The news dealt a vicious blow to the search company, who relied on Microsoft for more than 65 percent of its listings revenue and all of its licensing revenue in the second quarter ended 30 June. Investors dealt harshly with LookSmart following the news, sending its stock price slumping more than 60 percent on the Australian Stock Exchange and on the U.S-based Nasdaq overnight.
The dropping of LookSmart comes as Microsoft sets its sights on the Web search niche, both for its potential revenue and future tie-ins with the Windows operating system. In July, Microsoft quietly launched a software program called MSNBot, which scours the Web to collect links and organises them into a search directory. Executives at the Redmond, Washington-based company have indicated a desire to create their own search engine to compete with industry leader Google.
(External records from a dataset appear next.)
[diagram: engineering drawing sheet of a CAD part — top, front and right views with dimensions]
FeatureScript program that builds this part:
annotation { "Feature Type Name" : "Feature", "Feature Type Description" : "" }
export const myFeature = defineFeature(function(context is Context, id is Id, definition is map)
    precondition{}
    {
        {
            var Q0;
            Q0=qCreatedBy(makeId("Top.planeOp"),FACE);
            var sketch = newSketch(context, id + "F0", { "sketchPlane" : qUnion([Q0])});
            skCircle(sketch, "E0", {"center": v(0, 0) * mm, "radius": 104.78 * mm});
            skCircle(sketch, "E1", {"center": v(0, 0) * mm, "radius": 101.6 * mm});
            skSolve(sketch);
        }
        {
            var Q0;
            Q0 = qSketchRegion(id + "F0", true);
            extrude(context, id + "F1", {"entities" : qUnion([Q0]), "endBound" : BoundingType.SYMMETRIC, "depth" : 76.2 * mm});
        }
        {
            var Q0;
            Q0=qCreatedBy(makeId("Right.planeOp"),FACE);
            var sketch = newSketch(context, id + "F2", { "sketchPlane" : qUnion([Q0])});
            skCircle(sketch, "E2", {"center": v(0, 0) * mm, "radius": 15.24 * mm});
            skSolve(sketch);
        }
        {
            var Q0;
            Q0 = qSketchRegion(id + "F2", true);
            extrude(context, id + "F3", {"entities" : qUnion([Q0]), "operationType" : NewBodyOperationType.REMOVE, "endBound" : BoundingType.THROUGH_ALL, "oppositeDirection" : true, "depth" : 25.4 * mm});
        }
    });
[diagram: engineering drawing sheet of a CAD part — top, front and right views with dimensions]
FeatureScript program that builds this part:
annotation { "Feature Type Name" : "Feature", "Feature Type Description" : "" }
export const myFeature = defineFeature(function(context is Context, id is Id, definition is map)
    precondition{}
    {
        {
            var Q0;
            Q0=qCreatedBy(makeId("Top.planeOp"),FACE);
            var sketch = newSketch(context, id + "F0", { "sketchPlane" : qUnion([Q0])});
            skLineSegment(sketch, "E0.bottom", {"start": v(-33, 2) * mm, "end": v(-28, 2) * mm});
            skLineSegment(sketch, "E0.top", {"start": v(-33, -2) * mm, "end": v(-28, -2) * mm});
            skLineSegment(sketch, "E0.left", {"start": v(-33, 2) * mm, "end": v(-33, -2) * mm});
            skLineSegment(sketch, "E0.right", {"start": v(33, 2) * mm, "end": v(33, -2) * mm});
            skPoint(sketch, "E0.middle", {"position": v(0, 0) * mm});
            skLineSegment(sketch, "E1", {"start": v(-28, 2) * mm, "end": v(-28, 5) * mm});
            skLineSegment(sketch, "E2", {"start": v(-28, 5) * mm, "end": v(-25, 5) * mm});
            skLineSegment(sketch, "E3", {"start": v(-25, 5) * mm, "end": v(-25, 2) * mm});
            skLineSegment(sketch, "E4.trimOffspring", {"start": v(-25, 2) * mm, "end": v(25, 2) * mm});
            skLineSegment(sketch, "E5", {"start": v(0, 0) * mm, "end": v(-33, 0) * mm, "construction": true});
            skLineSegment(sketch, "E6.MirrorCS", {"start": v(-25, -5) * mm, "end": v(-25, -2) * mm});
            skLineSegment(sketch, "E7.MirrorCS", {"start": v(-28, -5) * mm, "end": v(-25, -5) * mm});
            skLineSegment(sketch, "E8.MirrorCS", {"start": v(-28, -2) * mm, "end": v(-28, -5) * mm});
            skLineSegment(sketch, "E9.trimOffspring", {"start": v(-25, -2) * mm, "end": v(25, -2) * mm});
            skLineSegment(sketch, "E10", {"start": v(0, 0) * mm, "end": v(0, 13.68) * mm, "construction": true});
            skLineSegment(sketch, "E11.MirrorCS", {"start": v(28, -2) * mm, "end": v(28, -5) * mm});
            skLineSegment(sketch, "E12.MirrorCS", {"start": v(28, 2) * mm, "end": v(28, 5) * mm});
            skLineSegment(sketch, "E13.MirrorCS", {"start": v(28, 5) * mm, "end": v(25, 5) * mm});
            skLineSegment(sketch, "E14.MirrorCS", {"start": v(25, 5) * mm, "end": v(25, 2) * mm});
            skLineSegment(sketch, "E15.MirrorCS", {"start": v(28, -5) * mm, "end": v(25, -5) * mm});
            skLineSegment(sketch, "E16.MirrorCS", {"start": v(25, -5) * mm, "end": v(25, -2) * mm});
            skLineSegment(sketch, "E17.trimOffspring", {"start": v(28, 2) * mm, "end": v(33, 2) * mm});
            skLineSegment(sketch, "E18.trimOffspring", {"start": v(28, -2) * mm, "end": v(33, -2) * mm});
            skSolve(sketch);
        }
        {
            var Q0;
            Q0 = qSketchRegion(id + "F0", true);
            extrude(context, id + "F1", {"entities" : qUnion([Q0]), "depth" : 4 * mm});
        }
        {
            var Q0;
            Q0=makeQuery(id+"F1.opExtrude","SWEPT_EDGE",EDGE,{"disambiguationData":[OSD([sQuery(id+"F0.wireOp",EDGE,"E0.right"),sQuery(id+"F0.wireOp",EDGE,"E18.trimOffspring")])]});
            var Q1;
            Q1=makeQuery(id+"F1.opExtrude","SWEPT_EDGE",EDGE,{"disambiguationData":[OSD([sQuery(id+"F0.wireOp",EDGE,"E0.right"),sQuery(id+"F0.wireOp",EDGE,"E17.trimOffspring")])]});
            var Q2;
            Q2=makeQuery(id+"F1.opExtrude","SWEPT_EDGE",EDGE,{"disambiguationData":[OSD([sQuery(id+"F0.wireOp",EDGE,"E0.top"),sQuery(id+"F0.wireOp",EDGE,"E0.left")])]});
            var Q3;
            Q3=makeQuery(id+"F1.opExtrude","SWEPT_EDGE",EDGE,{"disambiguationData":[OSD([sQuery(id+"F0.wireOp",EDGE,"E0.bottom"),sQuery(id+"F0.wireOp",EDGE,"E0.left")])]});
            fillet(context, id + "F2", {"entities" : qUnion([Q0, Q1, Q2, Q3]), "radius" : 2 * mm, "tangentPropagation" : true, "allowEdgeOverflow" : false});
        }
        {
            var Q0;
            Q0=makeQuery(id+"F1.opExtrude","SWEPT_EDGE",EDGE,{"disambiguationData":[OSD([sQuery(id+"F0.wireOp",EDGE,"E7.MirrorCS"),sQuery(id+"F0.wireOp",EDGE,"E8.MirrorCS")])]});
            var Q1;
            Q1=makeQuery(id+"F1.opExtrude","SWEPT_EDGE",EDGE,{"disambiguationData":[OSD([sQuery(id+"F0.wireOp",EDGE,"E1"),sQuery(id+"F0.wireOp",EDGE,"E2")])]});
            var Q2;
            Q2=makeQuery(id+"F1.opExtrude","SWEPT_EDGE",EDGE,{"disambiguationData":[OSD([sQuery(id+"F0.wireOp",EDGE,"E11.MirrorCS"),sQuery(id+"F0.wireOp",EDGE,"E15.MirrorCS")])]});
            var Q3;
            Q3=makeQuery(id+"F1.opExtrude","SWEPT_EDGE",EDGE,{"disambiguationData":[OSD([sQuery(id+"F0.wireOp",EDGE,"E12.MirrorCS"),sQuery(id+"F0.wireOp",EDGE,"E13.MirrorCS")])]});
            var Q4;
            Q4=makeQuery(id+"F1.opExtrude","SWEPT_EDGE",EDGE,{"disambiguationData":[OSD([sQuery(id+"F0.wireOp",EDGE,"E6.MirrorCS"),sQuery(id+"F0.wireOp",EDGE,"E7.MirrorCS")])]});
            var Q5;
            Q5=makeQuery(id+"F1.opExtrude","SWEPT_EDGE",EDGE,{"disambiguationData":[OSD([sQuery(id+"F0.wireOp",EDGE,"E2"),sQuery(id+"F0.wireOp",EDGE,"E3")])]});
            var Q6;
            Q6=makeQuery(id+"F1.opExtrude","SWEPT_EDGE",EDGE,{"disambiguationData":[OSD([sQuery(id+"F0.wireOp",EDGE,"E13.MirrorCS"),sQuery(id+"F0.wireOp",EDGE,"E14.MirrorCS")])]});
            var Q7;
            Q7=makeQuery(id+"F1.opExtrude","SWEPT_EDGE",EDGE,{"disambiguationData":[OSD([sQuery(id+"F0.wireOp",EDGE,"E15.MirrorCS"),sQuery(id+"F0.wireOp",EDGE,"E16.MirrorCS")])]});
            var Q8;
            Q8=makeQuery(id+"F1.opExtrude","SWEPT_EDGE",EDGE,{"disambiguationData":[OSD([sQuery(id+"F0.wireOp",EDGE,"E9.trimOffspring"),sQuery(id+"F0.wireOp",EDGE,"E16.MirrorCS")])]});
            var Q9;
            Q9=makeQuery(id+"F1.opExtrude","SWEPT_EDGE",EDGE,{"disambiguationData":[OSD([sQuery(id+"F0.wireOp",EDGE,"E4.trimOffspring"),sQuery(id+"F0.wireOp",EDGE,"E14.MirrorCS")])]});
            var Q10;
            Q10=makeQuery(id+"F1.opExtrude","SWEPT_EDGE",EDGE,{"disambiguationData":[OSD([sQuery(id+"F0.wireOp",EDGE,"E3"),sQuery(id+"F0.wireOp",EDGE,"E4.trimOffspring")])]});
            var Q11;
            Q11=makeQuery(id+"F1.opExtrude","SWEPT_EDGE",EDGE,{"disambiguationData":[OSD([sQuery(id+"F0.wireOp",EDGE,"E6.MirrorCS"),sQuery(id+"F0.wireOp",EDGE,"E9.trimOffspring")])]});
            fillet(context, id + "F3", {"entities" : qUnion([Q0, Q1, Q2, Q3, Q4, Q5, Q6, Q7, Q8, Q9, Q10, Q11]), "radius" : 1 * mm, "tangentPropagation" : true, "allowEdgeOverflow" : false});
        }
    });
More importantly, Microsoft is hoping to incorporate its search technology into the next version of its Windows operating system, called "Longhorn."
LookSmart's shares were today trading on the Australian Stock Exchange as low as 10.5 cents before stabilising at around 13 cents midday, nearly two-thirds lower than their July peak of 30 cents; the highest price they hade traded at since April 2002.
According to U.S. reports the company's stock fell US$1.74 during extended trading overnight after ending the day at US$3.02.
At midday today, over 100 million LookSmart securities had been traded since the company advised the market late Monday of Microsoft's decision to end its business relationship.